Rage slowly seething within her, she stepped over the dead man in the malfunctioned suit and grabbed its wrists. She heaved and pulled it back towards the small room, the pool of blood now streaking across the tiled floor. With some effort, she lifted him back into the small compartment behind the wall. Before resealing it, Jen looked the dead man in his dull eyes, the light in the small room giving the rabbit face an eery shadow and spoke to him.

"May you never escape that damn suit. May you never be found. May you burn."

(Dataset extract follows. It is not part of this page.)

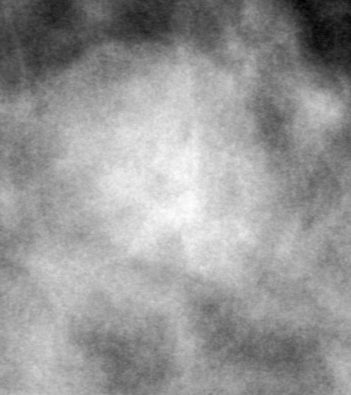
Region of interest cut from a scanned film mammogram (one marked finding), left breast, CC view, BI-RADS breast density category 2 (scale 1–4).
Finding: mass, shape oval, margins obscured; BI-RADS assessment category 0 (incomplete: needs additional imaging); subtlety rating 3 on a 1 (subtle) to 5 (obvious) scale; pathology (as recorded): benign.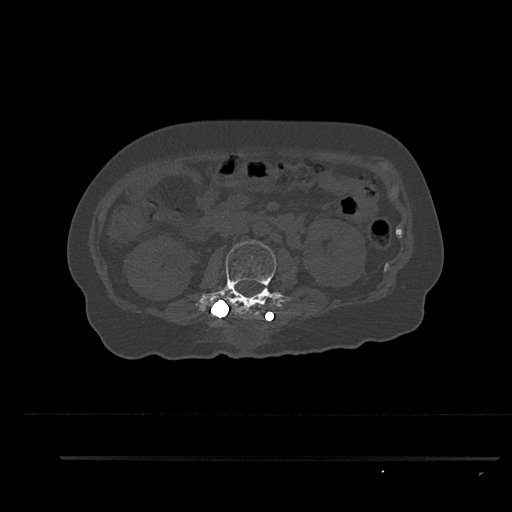
CT including the spine, one axial slice. Reconstruction kernel Br40s/3. Bone window (W 1800 / L 400 HU). 0.5 mm slice thickness. 512 × 512 image matrix. Patient: female, 44 years. Case-level facts recorded for this patient, not image findings: primary cancer: renal; vertebrae with lytic lesions (as recorded): L1.
Annotated regions visible in this slice (semi-automatic segmentation, software-assisted and operator-edited):
- L2 vertebra: bounding box (x1, y1, x2, y2) in pixels: (196, 240, 282, 318)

Barely containing her rage, her hands trembled as she replaced the panel and hid the dead man in the wall. He would never have a proper burial, and for Jen, that was good enough. She returned to the main dining room and sat down on her knees in between the four piles of parts. It was silent, and for the first time, the place felt empty. Really empty. She had been on her own with them many times and never actually felt alone. Not with them. Now, with the parts scattered, ready to be trashed, she felt nothing from them. She picked up Freddy's head and looked into his eyes.

She had always felt a quiet anguish within these characters, one that was quelled by her caring presence. It was no longer there. Jen placed the head back onto the ground, closed her eyes, and began to shake, her body thrumming like a tension cable. She wept. Outside, for the first time that year, the soft snow had begun to drift gently onto the empty parking lot.